Waihi Borough Council Diamond Jubilee Booklet 1902-1962

Compiled from notes taken at a lecture given by the late A. H. V. Morgan.

The rocks of the Waihi district consist of andesites and rhyolites of the Tertiary Age (Miocene and Pliocene). Sedimentary rocks are almost entirely absent. The first outburst of volcanic activity appears to have taken place about 12 million years ago, and it was followed by several other outbursts alternating with intervals of rest during which time the lava sheets were carved into hills and valleys. Two distinct flows of andesitic lava and three layers of rhyolite can be distinguished.

The oldest rocks consist of a series of andesitic lavas of unknown depth, and it is in this series that the quartz reefs lie. These reefs were formed by extremely hot solutions containing dissolved quartz (silica) ascending through cracks and fissures in the rock. As this liquid cooled the quartz was deposited, and it so happened that in Waihi a quantity of gold and silver was also in solution and was deposited with the quartz, thus giving the lodes great potential value.

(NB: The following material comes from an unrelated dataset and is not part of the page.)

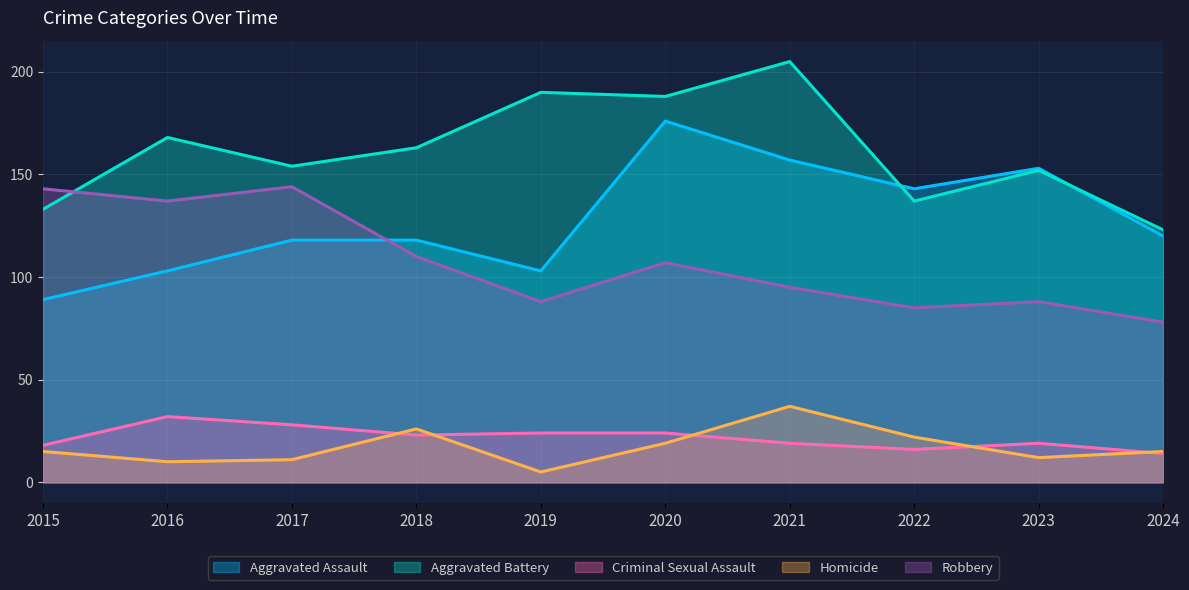

What is the minimum value shown in the chart?

5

Overlying this reef-bearing quartz andesite and separated from it by an old land surface is a younger series of andesites into which the veins do not extend. The wooded hills to the north and west of Waihi consist of this younger andesite. Fortunately this lava flow ceased before it overwhelmed the outcrop of quartz on Martha Hill or Waihi gold may have remained undiscovered for ever.

Overlying this hard black younger andesite and again separated by an old land surface, is a grey coloured rhyolite, often spherulitic. This rock forms the hills east of Waihi and extends southwards to Mt. Hikurangi. The greater part of the Waihi Plains is covered by yet another rhyolite, grey to purple in colour and containing included fragments of andesite and other rocks. It extends to Waikino and Waitawheta and may be seen outcropping in Clarke Street and lower Rosemont Road. The well known Queen's Head landmark, a few miles from Waihi on the Paeroa road, consists of this rock which goes under the local name of "Wilsonite." The shafts on the eastern side of Martha Hill passed through 100 feet of it.

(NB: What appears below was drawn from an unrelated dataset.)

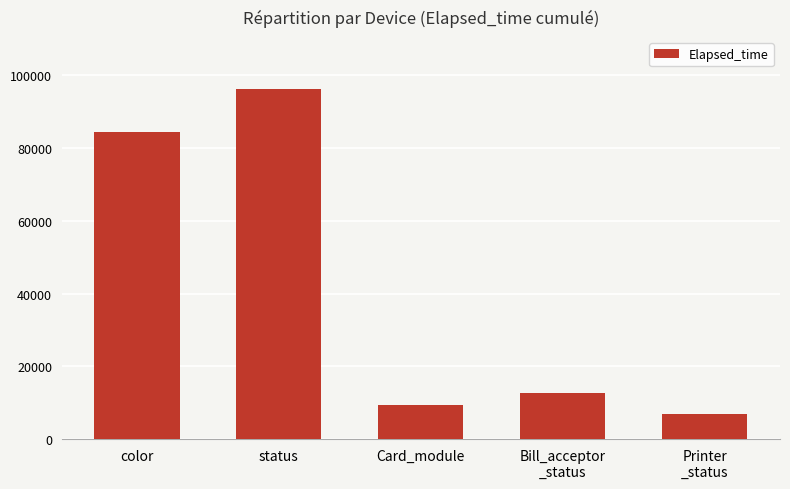

What is the greatest value displayed?

96157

The youngest flow of lava consists of a fairly hard rhyolite of light colour, and it occurs in patches along a line east of Waihi and Waikino. It outcrops at the quarries near the Recreation Ground and the Gasworks.

In addition to the above there occurs several outcrops of volcanic rocks of doubtful origin and age, the most conspicuous of which is Black Hill, which consists of a horne-blende andesite.